Let $\mathrm{gnu}(n)$ denote the number of groups of order $n$, and $p$ denote an odd prime.
It's well known that $$\mathrm{gnu}(2p)=2,$$
and that
$$\mathrm{gnu}(4p)= \begin{cases}5 & p \equiv 1 \mod 4 \\4 & p \equiv 3 \mod 4\end{cases}$$
with the one exception that $\mathrm{gnu}(4 \cdot 3) = 5$.
Looking through the data of the number of groups of order $8p$, $16p$, it looks to me that
$$\mathrm{gnu}(8p)= \begin{cases}15 & p \equiv 1 \mod 8 \\12 & p \equiv 3,7 \mod 8\\14 & p \equiv 5 \mod 8\end{cases}$$
with the exceptions $\mathrm{gnu}(8 \cdot 3) = 15$, $\mathrm{gnu}(8 \cdot 7) = 13$, and
$$\mathrm{gnu}(16p)= \begin{cases}54 & p \equiv 1 \mod 16 \\42 & p \equiv 3,7,11,15 \mod 16\\51 & p \equiv 5,13 \mod 16\\53 & p \equiv 9 \mod 16\end{cases}$$
with the exceptions $\mathrm{gnu}(16 \cdot 3) = 52$, $\mathrm{gnu}(16 \cdot 5) = 52$, $\mathrm{gnu}(16 \cdot 7) = 43$, although I haven't attempted to prove either of these rigorously.
Altogether, it looks to me like $\mathrm{gnu}(2^n \cdot p)$ depends on $p$ modulo $2^n$, and takes on a constant value, other than a few small exceptions. Is this known to be true? If not, is a counterexample known? (Also, are my results for $\mathrm{gnu}(8 p)$ and $\mathrm{gnu}(16 p)$ actually correct?)
Edit: If you're curious, I've just written a computer program to check through data on groups of order up to $50,000$ (see this) to attempt to find patterns for $32p$ and $64p$, and indeed it did. Here's a link to a pastebin, I won't write it all out here, to save making the question even longer. It couldn't really do $128p$ with confidence, since there's only one group of the relevant orders in each of the classes at that point.

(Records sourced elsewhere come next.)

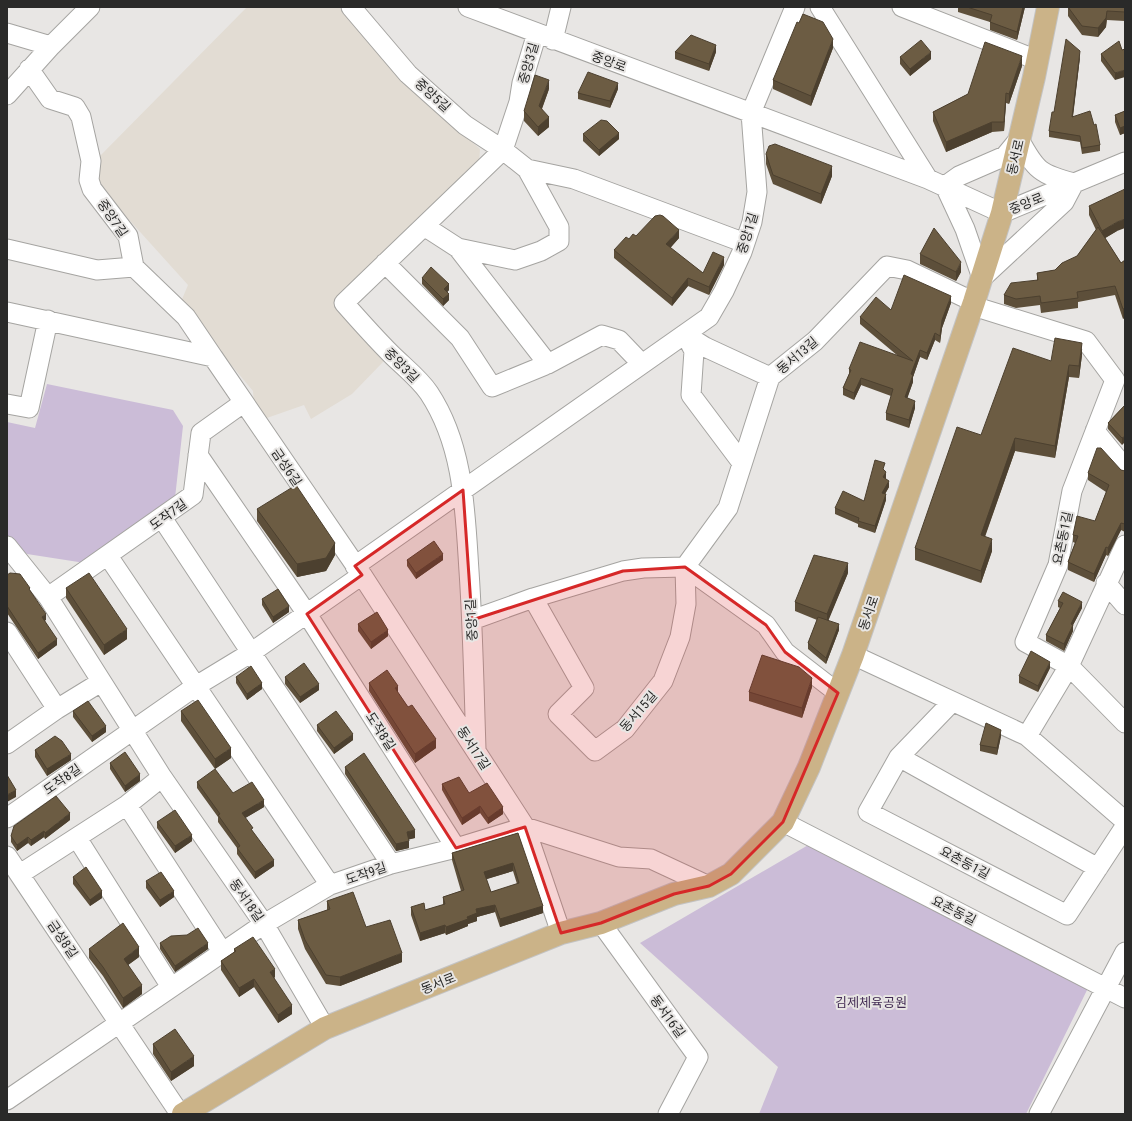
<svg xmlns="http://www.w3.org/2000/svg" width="1132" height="1121" viewBox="0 0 1132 1121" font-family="'Roboto Condensed','Noto Sans KR',sans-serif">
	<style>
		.built { fill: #e2dcd3 }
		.green { fill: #cbbcd7 }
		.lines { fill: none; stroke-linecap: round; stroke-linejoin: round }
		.minor-casing { stroke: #a5a4a1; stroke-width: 21 }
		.major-casing { stroke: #c3c3c3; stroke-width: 24 }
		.minor { stroke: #fff; stroke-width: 19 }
		.major { stroke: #cbb388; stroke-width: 22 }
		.wall { fill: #5d4f3a; fill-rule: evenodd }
		.shaded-wall { fill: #4c402f }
		.building { fill: #6c5c43; stroke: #4c402f; fill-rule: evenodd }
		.marked { fill: #d62828; fill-opacity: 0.2; stroke: #d62828; stroke-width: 3; stroke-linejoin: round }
		.labels { text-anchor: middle; stroke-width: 4; stroke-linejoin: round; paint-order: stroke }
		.street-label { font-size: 13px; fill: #2a2a29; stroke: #e8e6e4 }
		.park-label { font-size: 13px; fill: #432c54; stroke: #e8e6e4 }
	</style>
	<rect width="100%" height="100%" fill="#e8e6e4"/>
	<path class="built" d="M247 7H339L410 87 480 149 479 164 339 300 341 314 384 361 352 394 311 419 304 405 264 419 254 405 253 391 180 304 188 285 95 182 98 158Z"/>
	<path class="green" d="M47 384 173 410 183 426 175 498 85 563 27 554 7 536V422L35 428Z
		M810 844 1091 982 1026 1114H759L778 1067 640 943Z"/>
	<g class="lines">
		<defs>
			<path id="minor" d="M351 7 408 74 465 125 503 150 527 169 574 179 745 243
				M468 7 928 179 1002 213 1125 162
				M820 7 928 179
				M902 7 1037 60
				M7 33 51 46
				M553 40 561 7
				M29 69 50 99 75 107 81 117 91 161 89 180 92 189 128 236 134 267
				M7 95 51 46 90 7
				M1019 139C1036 171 1040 174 1074 183L1064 202 982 278 965 229 945 186 959 176 1005 156Z
				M424 226 458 248 515 260 541 251 559 241V227L527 169
				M458 248 548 364
				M7 249 97 270 134 267
				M385 263 460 338 492 387 548 364 602 335 619 340 641 363
				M134 267 186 317 213 357
				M973 306 1086 341 1115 380 1072 491 1058 565 1025 642 1069 666 1125 723
				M7 312 213 357 362 575 525 827 561 933
				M686 335 694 351 691 395 742 463
				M686 335 705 347 770 377
				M7 404 29 408 48 320
				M1095 431 1125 468
				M198 455 307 614 456 848
				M162 518 391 864
				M7 546 48 597 162 777 264 924 325 1028
				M108 556 330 885
				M355 566 709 317 724 291 742 252 752 222 757 192 751 113 795 7
				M1106 583 1125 605
				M48 597 193 495 201 433 243 403
				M533 598 584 688 558 714 595 751 625 729 663 681 680 637 686 604 685 567 728 508 770 377 815 341 887 266 907 270 974 302
				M472 620 533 598 623 571 643 568 685 567 766 625 785 652 838 693
				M7 632 57 709
				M853 655 1027 736 1125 821
				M952 702 899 757 868 812 1067 915 1122 831 1125 828
				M1027 736 1069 666 1125 545
				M7 744 57 709 101 682
				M476 749C474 690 473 630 469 571 465 510 464 446 429 393 419 378 404 367 391 354 375 338 359 320 344 303L503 150 519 102 522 83 537 33
				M899 757 1098 868
				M127 805 223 953
				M7 818 196 686 252 652 362 575
				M783 822 1125 998
				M77 838 171 987
				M7 856 180 1114
				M20 874 127 805 162 777
				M601 923 698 1057 668 1114
				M7 1100 264 924 330 885 391 864 456 848 525 827 619 857 651 859 709 886
				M1039 1114 1125 952"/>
			<path id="major" d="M183 1114 325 1028 561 933 601 923 674 894 709 886 731 874 783 822 809 767 853 655 974 302 1002 213 1034 77 1048 7"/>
		</defs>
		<use href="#minor" class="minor-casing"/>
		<use href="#major" class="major-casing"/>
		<use href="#minor" class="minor"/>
		<use href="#major" class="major"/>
	</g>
	<path class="wall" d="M958 7H1025L1017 40 990 30V22L958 12Z
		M1068 7H1125V21L1107 20 1106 27 1098 37 1082 35 1068 16Z
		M833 48 811 106 773 89V80Z
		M1122 50 1115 80 1101 61V54Z
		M675 52H716L709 71 675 59Z
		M900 57 931 59 910 76 900 64Z
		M1080 57 1073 117 1100 145V151L1082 154 1080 142 1049 137V131L1054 112Z
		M1022 66 1009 104 1006 103 1004 131 992 132 946 152 933 121V112Z
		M549 89 542 109 549 127 538 136 524 121V111Z
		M618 89 610 108 578 99V93Z
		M1125 111V133L1120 135 1115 122V115Z
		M583 134 619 139 599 156 583 141Z
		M766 154 832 176 821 204 773 184 766 164Z
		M1089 206 1117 231 1105 238 1121 263 1125 260V317L1123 319 1115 295 1078 302V308L1041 313 1040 305 1016 308 1004 304V295L1037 280V273L1055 270 1077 256 1096 230 1089 215Z
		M679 238 670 248 703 273 724 265 709 295 688 286 672 306 614 258V250L629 239Z
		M920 254 961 272 956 281 920 264Z
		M422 278 449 290 447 292 449 300 443 306 422 284Z
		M951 303 942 328 940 343 935 340 927 360 920 357 913 377V382L907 398 915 408 909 428 886 420V413L891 396 861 385 854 400 843 395V388L849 374V369L898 356 860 324V317L891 310Z
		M1082 355 1079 378 1069 377 1055 458 1015 451 985 537 992 551 981 583 915 560V548L981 435Z
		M1125 405 1122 445 1108 429V423Z
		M885 470 886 479 889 487 885 494 886 500 875 533 858 527V524L835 514V508L864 501Z
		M1121 470 1125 471V532L1121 530 1108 556 1106 555 1094 582 1068 570V562L1075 543 1073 542V535L1095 521 1106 492 1088 480V473Z
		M257 509 335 555 326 571 297 577 257 521Z
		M407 560H443L416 579 407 566Z
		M848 573 828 620 839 630 826 664 808 649V643L817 620 795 611V602Z
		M7 575 30 591 57 645 38 659 7 613Z
		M66 588 127 639 104 655 66 598Z
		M262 599 289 612 273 623 262 605Z
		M1058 601 1082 608 1073 625V631L1064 651 1046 641V635L1060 608 1058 607Z
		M358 624 388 636 371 649 358 631Z
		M1050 668 1038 692 1019 683V676Z
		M236 677 262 689 247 700 236 683Z
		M285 677 319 690 300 703 285 684Z
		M369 683 398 693 436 748 415 763 369 691Z
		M812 687 802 718 749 701V692Z
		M73 711 106 732 92 742 73 717Z
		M181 711 231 758 215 769 181 721Z
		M317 725 353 740 334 754 317 731Z
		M1001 736 997 755 980 751V745Z
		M35 750 71 760 47 776 35 757Z
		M110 763 140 781 125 792 110 769Z
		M345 767 415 838 408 839 409 848 396 851 345 774Z
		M197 782 233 793 264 807 245 818 253 832 274 866 255 879 237 854V848L218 822V817L197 788Z
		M442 784 469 793 503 814 488 824 480 813 462 825 442 790Z
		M70 820 45 839 44 837 31 846 28 843 17 851 11 842V836Z
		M157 822 192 841 175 853 157 828Z
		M518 833 543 913 500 927 495 912 477 917V921L468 924V926L446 935 445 933 420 941 411 915V907L425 910 443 905V897L461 891 452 860V853ZM513 871 517 884 491 892 486 879Z
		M73 877 102 898 90 906 73 884Z
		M146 881 174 897 160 907 146 888Z
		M327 901 366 927 402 962 340 986 326 984 305 949 298 929V920L327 910Z
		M160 943 208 949 175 972 160 949Z
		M89 949 139 957 128 965 142 994 123 1008 103 976 89 958Z
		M234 949 275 977 274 978 292 1014 278 1023 254 987 239 997 221 970V961L234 952Z
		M153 1044 194 1066 171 1081 153 1054Z"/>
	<path class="shaded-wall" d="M1023 7H1025L1017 40V32Z
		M1107 11 1106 27 1098 37V28Z
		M833 39V48L811 106V96Z
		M716 45V52L709 71V64Z
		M1080 51V57L1072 123V117Z
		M931 52V59L910 76V69Z
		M1022 56V66L1009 104V94Z
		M1125 70V77L1115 80V73Z
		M549 80V89L539 116V106Z
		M618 83V89L610 108V101Z
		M1006 93V103L1004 131V122Z
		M549 117V127L538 136V127Z
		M992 122V132L946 152V142Z
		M1125 126V133L1120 135V128Z
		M619 133V139L599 156V150Z
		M832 166V176L821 204V194Z
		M1125 219V228L1117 231 1102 240V231L1117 222Z
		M679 230V238L666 253V244Z
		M724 257V265L709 295V287Z
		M961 262V272L956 281V272Z
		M688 278V286L672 306V298Z
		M449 284V290L444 296V289Z
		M449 294V300L443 306V299Z
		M951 296V303L942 328 940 343V336L942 320Z
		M1125 308V317L1123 319V309Z
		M935 333V340L927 360V353Z
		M1082 343V355L1079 378V366Z
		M920 350V357L913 377V382L905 405V397L911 374Z
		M1069 365V377L1055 458V446Z
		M861 378V385L854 400V393Z
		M915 401V408L909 428V420Z
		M1125 436V442L1122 445V438Z
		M1015 438V451L981 547V535Z
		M886 472V479L883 484V477Z
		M889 481V487L882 499V493Z
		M886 494V500L875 533V526Z
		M1121 523V530L1108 556V548Z
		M992 539V551L981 583V571Z
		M335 543V555L326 571 297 577V564Z
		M1106 547V555L1094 582V574Z
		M443 554V560L416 579V573Z
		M848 563V573L827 624V614Z
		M1082 602V608L1073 625V631L1064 651V644L1071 624Z
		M289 606V612L273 623V617Z
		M46 614V620L42 623V617Z
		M839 624V630L826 664V658Z
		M127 629V639L104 655V645Z
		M388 630V636L371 649V642Z
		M57 639V645L38 659V653Z
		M1050 662V668L1038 692V686Z
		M812 678V687L802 718V708Z
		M262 683V689L247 700V694Z
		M319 684V690L300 703V697Z
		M398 686V694L395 688Z
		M106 726V732L92 742V736Z
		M1001 730V736L997 755V748Z
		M353 734V740L334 754V748Z
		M436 739V748L415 763V754Z
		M231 748V758L215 769V759Z
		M71 754V760L47 776V769Z
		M140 774V781L125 792V786Z
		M16 790V797L7 802V795Z
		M264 800V807L242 820V813Z
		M480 806V813L462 825V818Z
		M503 807V814L488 824V818Z
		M70 813V820L45 839V833Z
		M415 830V838L407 840V832Z
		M44 831V837L31 846V840Z
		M192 835V841L175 853V846Z
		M28 837V843L17 851V845Z
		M409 841V848L396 851V844Z
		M274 860V866L255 879V872Z
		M513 863V871L484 880V872Z
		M102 891V898L90 906V900Z
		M174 891V897L160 907V900Z
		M495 905V912L477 917V921L468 924V926L446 935V927L467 917 476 909Z
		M543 906V913L500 927V919Z
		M445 925V933L420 941V933Z
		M208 943V949L175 972V966Z
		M139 947V957L124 968V959Z
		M402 953V962L340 986V977Z
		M275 969V977L270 981V972Z
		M254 979V987L239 997V988Z
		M142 985V994L123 1008V998Z
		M292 1005V1014L278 1023V1015Z
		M194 1056V1066L171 1081V1072Z"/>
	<path class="building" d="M967 7H1023L1017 32 990 22 992 15Z
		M1068 7H1125V12L1107 11 1106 18 1098 28 1082 26Z
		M803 14 823 22 833 39 811 96 773 80 797 22 799 23Z
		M691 35 716 45 709 64 675 52Z
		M1066 39 1080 51 1072 117 1090 111 1094 125 1096 124 1100 145 1082 148 1080 136 1049 131 1052 112H1054Z
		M921 40 931 52 910 69 900 57Z
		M1119 41 1122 50 1125 49V70L1115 73 1101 54Z
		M985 42 1022 56 1009 94 1006 93 1004 122H992L946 142 933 112 968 94Z
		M588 72 618 83 610 101 578 93Z
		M535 75 549 80 539 106 549 117 538 127 524 111Z
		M1125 111V126L1120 128 1115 115Z
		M601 120 607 121 619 133 599 150 583 134Z
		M775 144 832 166 821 194 773 175 766 154 769 146Z
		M1125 189V219L1117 222 1102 231 1089 206Z
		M660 215 663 216 679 230 666 244 703 273 713 252 724 257 709 287 688 278 672 298 614 250 626 237 629 239 633 234 636 236 655 216Z
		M1098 227 1121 263 1125 260V308L1123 309 1115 286 1077 292 1078 298 1041 303 1040 296 1016 299 1004 295 1011 283 1038 280 1037 273 1055 270 1062 263 1077 256Z
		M934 228 961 262 956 272 920 254Z
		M431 267 449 284 444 289 449 294 443 299 422 278Z
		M904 275 951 296 942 320 940 336 935 333 927 353 920 350 911 374 913 375 905 397 915 401 909 420 886 413 893 389 861 378 854 393 843 388 851 370 849 369 860 342 913 361 860 317 876 297 891 310Z
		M1055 338 1082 343 1079 366 1069 365 1055 446 1015 438 981 535 992 539 981 571 915 548 957 427 981 435 1013 348 1051 361Z
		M1125 405V436L1122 438 1108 423Z
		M1097 448H1101L1121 470 1125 471V524L1121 523 1108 548 1106 547 1094 574 1068 562 1078 536 1073 535 1077 516 1095 521 1109 485 1088 473Z
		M875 460 885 463 883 469 886 472 883 477 889 481 882 493 886 494 875 526 858 521 859 518 835 508 843 491 864 501Z
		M296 485 335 543 326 558 297 564 257 509Z
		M434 541 443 554 416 573 407 560Z
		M814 555 848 563 827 614 795 602Z
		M10 573 20 574 30 588 29 589 46 614 42 617 57 639 38 653 7 606V575Z
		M89 573 127 629 104 645 66 588Z
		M278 589 289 606 273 617 262 599Z
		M1063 592 1082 602 1071 624 1073 625 1064 644 1046 635 1063 603 1058 601Z
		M377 612 388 630 371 642 358 624Z
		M818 617 839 624 826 658 808 643Z
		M1031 651 1050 662 1038 686 1019 676Z
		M762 655 799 667 812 678 802 708 749 692Z
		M304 663 319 684 300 697 285 677Z
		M251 666 262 683 247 694 236 677Z
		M387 670 398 686 395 688 408 707 412 705 436 739 415 754 369 683Z
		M198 700 231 748 215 759 181 711Z
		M88 701 106 726 92 736 73 711Z
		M336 711 353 734 334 748 317 725Z
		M986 723 1001 730 997 748 980 745Z
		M55 736 62 741 71 754 47 769 35 750Z
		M125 752 140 774 125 786 110 763Z
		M364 753 415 830 407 832 409 841 396 844 345 767Z
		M215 769 233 793 252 782 264 800 242 813 253 828 251 829 274 860 255 872 237 848 240 846 218 815 220 814 197 782Z
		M7 775 16 790 7 795Z
		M459 777 469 793 487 783 503 807 488 818 480 806 462 818 442 784Z
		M56 796 70 813 45 833 44 831 31 840 28 837 17 845 11 836 14 826Z
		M175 810 192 835 175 846 157 822Z
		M518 833 543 906 500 919 495 905 476 909 477 913 467 917 468 919 446 927 445 925 420 933 411 907 424 903 425 910 445 904 443 897 464 890 452 853ZM513 863 519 883 491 892 484 872Z
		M86 867 102 891 90 900 73 877Z
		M161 872 174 891 160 900 146 881Z
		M353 892 366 927 390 920 402 953 340 977 326 975 305 940 298 920 330 909 327 901Z
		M123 923 139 947 124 959 142 985 123 998 103 967 89 949Z
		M198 928 208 943 175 966 160 943 171 936 187 935Z
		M253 937 275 969 270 972 292 1005 278 1015 254 979 239 988 221 961 236 951 234 949Z
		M175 1029 194 1056 171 1072 153 1044Z"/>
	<path class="marked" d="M463 490 472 620 623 571 685 567 766 625 785 652 838 693 783 822 731 874 709 886 674 894 601 923 561 933 525 827 456 848 307 614 362 575 355 566Z"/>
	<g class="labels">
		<g class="street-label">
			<text transform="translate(609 61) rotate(20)" y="5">중앙로</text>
			<text transform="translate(528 63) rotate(-74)" y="5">중앙3길</text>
			<text transform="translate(433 95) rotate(42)" y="5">중앙5길</text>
			<text transform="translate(1015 157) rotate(-77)" y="5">동서로</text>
			<text transform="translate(1026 203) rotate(-22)" y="5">중앙로</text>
			<text transform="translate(113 218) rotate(56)" y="5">중앙7길</text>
			<text transform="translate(747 233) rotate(-73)" y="5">중앙1길</text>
			<text transform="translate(797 355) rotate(-40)" y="5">동서13길</text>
			<text transform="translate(402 365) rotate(45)" y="5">중앙3길</text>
			<text transform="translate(287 467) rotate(56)" y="5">금성6길</text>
			<text transform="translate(168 514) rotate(-36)" y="5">도작7길</text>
			<text transform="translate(1062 538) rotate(-78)" y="5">요촌동1길</text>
			<text transform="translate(868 613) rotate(-71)" y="5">동서로</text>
			<text transform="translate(471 620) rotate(-93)" y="5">중앙1길</text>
			<text transform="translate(638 711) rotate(-49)" y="5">동서15길</text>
			<text transform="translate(381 731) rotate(57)" y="5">도작8길</text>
			<text transform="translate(474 748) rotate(57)" y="5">동서17길</text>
			<text transform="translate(62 779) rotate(-35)" y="5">도작8길</text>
			<text transform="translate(965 862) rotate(28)" y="5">요촌동1길</text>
			<text transform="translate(366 873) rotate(-19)" y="5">도작9길</text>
			<text transform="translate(247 900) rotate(55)" y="5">동서18길</text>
			<text transform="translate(954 910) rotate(27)" y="5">요촌동길</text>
			<text transform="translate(63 939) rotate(56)" y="5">금성8길</text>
			<text transform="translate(438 983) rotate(-22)" y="5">동서로</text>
			<text transform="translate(668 1016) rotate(54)" y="5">동서16길</text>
		</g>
		<g class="park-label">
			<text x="871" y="1007">김제체육공원</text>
		</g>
	</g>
	<rect width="1132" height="1121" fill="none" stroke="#2a2a29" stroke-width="16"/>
</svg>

Let $G$ be a group of order $2^np$. If $p$ is large enough with respect to $2^n$, then a Sylow $p$-subgroup of $G$ will be normal, so $G$ will be a semi-direct product $C_p\rtimes G_2$, with $G_2$ a Sylow $2$-subgroup. So the number of isomorphism types will depend only on the number of choices for $G_2$ and the number of choices of homomorphisms $G_2\to \mathrm{Aut}(C_p)$ (up to equivalence). It is well-known that $\mathrm{Aut}(C_p)\cong C_{p-1}$ which has a normal $2$-subgroup $N$ which must then contain $\mathrm{im}(G_2)$. Moreover $N$ is cyclic so it has a unique subgroup of each order, so $\mathrm{im}(G_2)$ is contained in the unique subgroup of order $|G_2|$ of $N$. So the number of choices only depends on the highest power of $2$ dividing $p-1$, up to $|G_2|$.
(This also explains your data: the answer is bigger as the power of $2$ dividing $p-1$ increases. For example you get a maximum when $p\equiv 1 \pmod {2^n}$.)